Chevron has hired the U.S. Gibson Dunn & Crutcher law firm, besides 34 other outside law firms, paying Dunn & Crutcher $250 million in 2010 and 2011 for the approximately 60 lawyers it has defending them against the $18 billion judgment due to the rain forest environmental disaster.

“Chevron also has used six public relations firms to push talking points denying the company caused any environmental damage in Ecuador, even though the judgment is undergirded by extensive scientific evidence and the allegations have been confirmed by numerous independent news accounts,” according to the PR Newswire release.

The case is a long-standing class-action lawsuit. The actual environmental destruction occurred during the 26 years Texaco (The Texas Company), an independent company, operated as a member of a consortium that developed Ecuador’s Lago Agrio oil field. Texaco merged with Chevron in 2001, and thus Chevron has become legally responsible for Texaco’s past wrongdoings.

Texaco “caused the largest oil-related environmental catastrophe in the world. Overwhelming scientific evidence gathered at trial, much of it by Chevron’s own scientists, demonstrates that the region’s soil and water are contaminated with toxic chemicals,” according to the Historic Trial entry on the ChevronToxico website.

Texaco built and operated an oil production site in Lago Agrio between 1964 and 1990. The company was and still is accused of cutting corners when it came to getting rid of toxic substances. “Texaco’s completely inadequate waste management practices [were] implemented to save money and with the expectation that the company would never be taken to task for them,” according to the ChevronToxico website.

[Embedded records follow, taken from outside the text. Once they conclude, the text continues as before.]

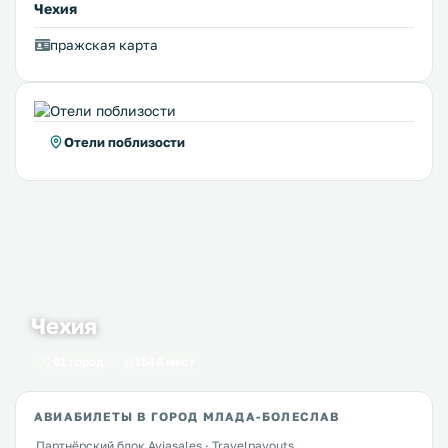
Чехия
пражская карта
Отели поблизости
Чехия
61 город
1546 мест
АВИАБИЛЕТЫ В ГОРОД МЛАДА-БОЛЕСЛАВ
Партнёрский блок Aviasales · Travelpayouts.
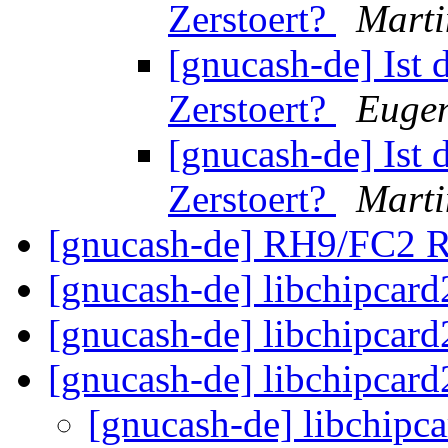
Zerstoert?
Marti
[gnucash-de] Ist 
Zerstoert?
Eugen
[gnucash-de] Ist 
Zerstoert?
Marti
[gnucash-de] RH9/FC2
[gnucash-de] libchipcar
[gnucash-de] libchipcar
[gnucash-de] libchipcar
[gnucash-de] libchipc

In its 2011 annual report, Chevron presents its side of the environmental accusation, a case that dates back to May 2003. Chevron states that it had completed a full environmental clean up and received certification to that effect.

In closing, Chevron admits that given the continued legal filings, it has no way of assessing any possible future losses.

“The company also believes the [$18 billion] judgment is the product of fraud, and contrary to the legitimate scientific evidence. Chevron cannot predict the timing or ultimate outcome of the appeals process in Ecuador. Chevron will continue a vigorous defense of any imposition of liability,” said Chevron in its 2011 annual report filed with the U.S. Securities and Exchange Commission.